For over a year, the corporate overlords at Starbucks HQ have been making broad — and very public — efforts to dissuade employees from advancing their nationwide push for union representation with Workers United. While Starbucks has denied accusations of union busting, the brand is still facing over 200 alleged labor violations from the National Labor Relations Board (per Politico). Namely, the chain has been accused of firing baristas helming union campaigns and illegally denying health benefits and raises to pro-union employees (per PBS), creating what The Guardian calls "a culture of fear" at the coffee chain. 
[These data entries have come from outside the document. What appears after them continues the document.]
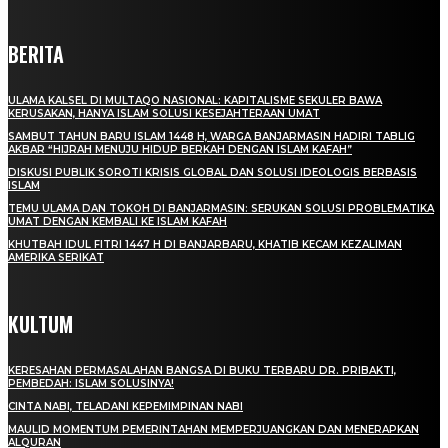
BERITA
ULAMA KALSEL DI MULTAQO NASIONAL: KAPITALISME SEKULER BAWA
KERUSAKAN, HANYA ISLAM SOLUSI KESEJAHTERAAN UMAT
SAMBUT TAHUN BARU ISLAM 1448 H, WARGA BANJARMASIN HADIRI TABLIG
AKBAR “HIJRAH MENUJU HIDUP BERKAH DENGAN ISLAM KAFAH”
DISKUSI PUBLIK SOROTI KRISIS GLOBAL DAN SOLUSI IDEOLOGIS BERBASIS
ISLAM
TEMU ULAMA DAN TOKOH DI BANJARMASIN: SERUKAN SOLUSI PROBLEMATIKA
UMAT DENGAN KEMBALI KE ISLAM KAFAH
KHUTBAH IDUL FITRI 1447 H DI BANJARBARU, KHATIB KECAM KEZALIMAN
AMERIKA SERIKAT
KULTUM
KERESAHAN PERMASALAHAN BANGSA DI BUKU TERBARU DR. PRIBAKTI,
PEMBEDAH: ISLAM SOLUSINYA!
CINTA NABI, TELADANI KEPEMIMPINAN NABI
MAULID MOMENTUM PEMERINTAHAN MEMPERJUANGKAN DAN MENERAPKAN
ALQURAN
At a September 13 "Investor Day" presentation in Seattle, Starbucks interim CEO Howard Schultz unveiled a plan to "reinvent" the chain by tackling both efficiency in its stores and the wellbeing of its disheartened employees. It was the first major sign that Starbucks was willing to come to some sort of an agreement with its pro-union workers, who have been driving record-high turnover rates at the chain lately. This week, Starbucks announced what may be the next step on the road to consensus.

Let the negotiating begin

This week, more than 230 Starbucks stores received letters from HQ that, to some, might look like an olive branch. According to a September 26 statement on its website, the chain is offering the stores (all of which have voted to unionize with Workers United) a three-week window in October to start contract negotiations. "Given Workers United's stated demands and subsequent legal requirements under the [NLRB], Starbucks is required to carry forward bargaining store-by-store and in person, to ensure that all our partners' voices (whether they voted for Workers United representation or not) in the store are heard, and their individual needs and unique situations are fully considered at the negotiating table," writes the chain.

But considering Starbucks' overt opposition to the unionization of its U.S. stores, Workers United has expressed "skepticism" over the negotiation offer, CNBC reports. Union spokesperson Casey Moore told the outlet that several stores contacted Starbucks back in May to begin negotiations, but "received no reply." Moore added that Workers United is currently focusing on "developing core proposals on both economic and non-economic issues to help guide bargaining at individual stores."